Explained: New Labour Code may make the employer happier than the employees
The new Labour Code, which will be introduced in the Parliament in the ongoing winter session for approval, is going to hand companies a distinct advantage. Hiring and firing of contractual workers will be now much easier for the employers.
The Union Cabinet chaired by Prime Minister Narendra Modi gave its approval on November 20 for the introduction of the Industrial Relations Code, 2019 in the Parliament.
This code is meant to simplify and merge three central labour acts including The Trade Unions Act, 1926, The Industrial Employment (Standing Orders) Act, 1946 and The Industrial Disputes Act, 1947.
This code is an extension of a June decision where the Ministry of Labour took a stand to merge all the 44 labour laws into four codes, including industrial relations, wages, social security and safety, health and working conditions.
How will it benefit employers?
The Industrial Relations Code 2019, also called the Labour Code, is a set of draft rules aimed at simplifying the labour laws in the country.
This regulation is not just meant to simplify the existing rules on the type of employment but also to give equal footing to both, permanent and contractual workers.
The idea is to improve the working conditions of the contractual staff and bring them on par with the regular employees. From an HR perspective, this will mean that a company need not have multiple employment policies for contractual and regular staff.
Especially for areas like maternity leave and extended leave for mothers, a similar policy will be followed which would make the management process easier. In the past, leaves were a bone of contention between companies and labourers.
A crucial aspect of the new draft code is the fixed-term employment proposal that has also been welcomed by the industry. This will mean that the respective companies would not need to engage with any third-party contractors. Instead, under the new regime, they will be able to hire contract workers directly for a fixed tenure.
Based on the type of job role, the contract period can be tweaked making it easier for firms to hire and fire. Earlier, the contractors would play a role in these matters. Now, the employment period can be decided by the company itself. Later, if the particular job gets redundant, the worker can let go.
For instance, if a welding professional has been hired, and the company is able to procure a machine to perform the same function at a later date, this professional can be laid off. In the past, firing staff would lead to a dispute since there was no concept of a fixed-term employment.
How will it help employees?
At present, labour disputes take a long time to be resolved. The Industrial Relations Code has proposed setting up of a two-member tribunal for settling labour disputes. Earlier, there was a one-member team that led to delays in getting a resolution.
Further, a few government officers would also be given the power to look into cases and also impose penalties. This is expected to ease the burden on the tribunals that are already handling several thousand cases.
This will ease the pain for employees who otherwise lose pay while attending the often-prolonged tribunal hearings.
For workers, being relevant from a skilling perspective has been a cause of concern in India. Re-skilling of staff will be a key priority under the new regulations. The government has said that there will be re-skilling fund that will be utilised for crediting to workers.

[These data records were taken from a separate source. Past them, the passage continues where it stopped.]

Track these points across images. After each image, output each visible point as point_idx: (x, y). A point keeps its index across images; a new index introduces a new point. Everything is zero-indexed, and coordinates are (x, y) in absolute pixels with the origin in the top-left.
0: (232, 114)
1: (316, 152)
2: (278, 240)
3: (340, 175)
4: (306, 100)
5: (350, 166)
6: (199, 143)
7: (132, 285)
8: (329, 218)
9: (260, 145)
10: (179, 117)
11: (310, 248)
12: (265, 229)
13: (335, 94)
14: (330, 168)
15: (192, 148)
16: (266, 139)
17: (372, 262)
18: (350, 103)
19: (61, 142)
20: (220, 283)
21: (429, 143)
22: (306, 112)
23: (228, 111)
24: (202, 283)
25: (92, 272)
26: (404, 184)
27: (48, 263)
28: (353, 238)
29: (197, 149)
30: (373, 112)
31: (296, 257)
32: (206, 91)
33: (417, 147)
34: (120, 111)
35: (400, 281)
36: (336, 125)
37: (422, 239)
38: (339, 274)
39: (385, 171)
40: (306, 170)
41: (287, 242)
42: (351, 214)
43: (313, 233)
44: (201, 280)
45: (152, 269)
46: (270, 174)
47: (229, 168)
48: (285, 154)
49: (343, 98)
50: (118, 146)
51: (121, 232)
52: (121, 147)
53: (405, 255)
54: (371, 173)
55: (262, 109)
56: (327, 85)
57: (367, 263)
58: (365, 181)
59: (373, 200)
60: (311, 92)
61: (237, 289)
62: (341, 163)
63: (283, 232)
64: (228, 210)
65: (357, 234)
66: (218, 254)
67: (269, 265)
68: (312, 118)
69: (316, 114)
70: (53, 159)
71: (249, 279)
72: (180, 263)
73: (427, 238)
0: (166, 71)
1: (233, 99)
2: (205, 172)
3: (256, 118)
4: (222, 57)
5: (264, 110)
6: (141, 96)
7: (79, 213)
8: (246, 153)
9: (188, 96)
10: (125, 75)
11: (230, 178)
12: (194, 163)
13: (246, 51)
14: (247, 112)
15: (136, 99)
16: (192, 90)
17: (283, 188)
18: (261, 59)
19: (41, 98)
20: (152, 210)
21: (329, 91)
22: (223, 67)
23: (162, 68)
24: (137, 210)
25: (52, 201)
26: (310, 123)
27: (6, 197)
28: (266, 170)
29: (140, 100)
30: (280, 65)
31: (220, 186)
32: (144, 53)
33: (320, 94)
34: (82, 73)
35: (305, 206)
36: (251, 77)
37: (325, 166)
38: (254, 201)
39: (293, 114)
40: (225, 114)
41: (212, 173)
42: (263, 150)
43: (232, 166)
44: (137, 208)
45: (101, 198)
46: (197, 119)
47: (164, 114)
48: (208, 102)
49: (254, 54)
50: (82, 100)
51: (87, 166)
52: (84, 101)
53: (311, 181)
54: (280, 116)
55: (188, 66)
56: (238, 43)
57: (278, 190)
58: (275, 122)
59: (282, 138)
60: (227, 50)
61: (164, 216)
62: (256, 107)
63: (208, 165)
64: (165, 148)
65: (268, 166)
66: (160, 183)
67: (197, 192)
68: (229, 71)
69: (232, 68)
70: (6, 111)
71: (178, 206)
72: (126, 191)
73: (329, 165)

Closely linked to reskilling is the fear of retrenchment. Due to machines replacing mundane roles, involuntary separation in factories has been a reality. While there was fear of only mid-sized companies (with 300 or more employees) being mandated to take government permission to retrench staff, the draft code has retained it for companies with 100 employees or above.
This means even if a small company/factory were to take a retrenchment decision, they would have to get prior permission from the government to do so.

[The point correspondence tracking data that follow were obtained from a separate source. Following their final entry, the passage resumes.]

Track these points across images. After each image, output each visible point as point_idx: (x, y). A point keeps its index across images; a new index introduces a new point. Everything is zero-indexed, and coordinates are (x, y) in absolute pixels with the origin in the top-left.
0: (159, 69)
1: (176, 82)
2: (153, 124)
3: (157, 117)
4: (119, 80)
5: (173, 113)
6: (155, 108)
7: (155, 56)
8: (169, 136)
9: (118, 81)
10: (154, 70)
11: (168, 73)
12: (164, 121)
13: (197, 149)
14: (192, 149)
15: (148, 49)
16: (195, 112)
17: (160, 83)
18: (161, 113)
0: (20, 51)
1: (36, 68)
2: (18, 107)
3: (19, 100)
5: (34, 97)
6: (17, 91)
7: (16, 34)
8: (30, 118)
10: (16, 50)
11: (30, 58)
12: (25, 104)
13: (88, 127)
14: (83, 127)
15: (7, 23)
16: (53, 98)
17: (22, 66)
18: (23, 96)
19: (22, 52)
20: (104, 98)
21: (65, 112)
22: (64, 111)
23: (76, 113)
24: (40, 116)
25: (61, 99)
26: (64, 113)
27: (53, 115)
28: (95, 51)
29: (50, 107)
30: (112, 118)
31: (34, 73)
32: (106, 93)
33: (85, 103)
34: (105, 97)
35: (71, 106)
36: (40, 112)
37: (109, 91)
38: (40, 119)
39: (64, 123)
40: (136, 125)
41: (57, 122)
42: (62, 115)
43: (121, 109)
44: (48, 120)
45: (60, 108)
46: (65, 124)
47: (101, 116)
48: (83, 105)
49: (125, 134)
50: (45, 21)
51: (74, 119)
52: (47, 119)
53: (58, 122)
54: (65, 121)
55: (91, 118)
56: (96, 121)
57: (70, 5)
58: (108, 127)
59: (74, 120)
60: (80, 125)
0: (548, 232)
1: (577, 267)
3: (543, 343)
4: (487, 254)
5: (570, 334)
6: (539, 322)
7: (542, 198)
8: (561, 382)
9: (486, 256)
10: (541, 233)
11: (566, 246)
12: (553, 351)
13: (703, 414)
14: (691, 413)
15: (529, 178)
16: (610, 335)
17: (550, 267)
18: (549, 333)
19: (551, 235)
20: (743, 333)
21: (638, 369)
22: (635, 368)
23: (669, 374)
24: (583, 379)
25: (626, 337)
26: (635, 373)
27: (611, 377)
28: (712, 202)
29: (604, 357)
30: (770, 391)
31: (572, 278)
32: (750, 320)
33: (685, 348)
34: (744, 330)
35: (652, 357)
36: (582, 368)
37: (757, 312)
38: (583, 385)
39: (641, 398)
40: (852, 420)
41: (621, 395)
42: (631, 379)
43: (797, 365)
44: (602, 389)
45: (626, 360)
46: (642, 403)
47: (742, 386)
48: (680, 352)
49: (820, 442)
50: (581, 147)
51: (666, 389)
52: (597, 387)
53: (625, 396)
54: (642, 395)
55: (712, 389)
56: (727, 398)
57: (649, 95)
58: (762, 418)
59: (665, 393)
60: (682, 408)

As far as benefits are concerned, the draft code has said that set social security benefits will be extended to all types of workers. This means that all company benefits including insurance and leave encashment could be provided to these workers (contractual or temporary workers). Earlier, contractors would be passed on these benefits, and there were reports of leakage of cash/insurance amount.
Once this code gets a nod from both the houses of the Parliament, it will be drafted into a law. This will subsume all the existing rules used for defining employment contracts of staff.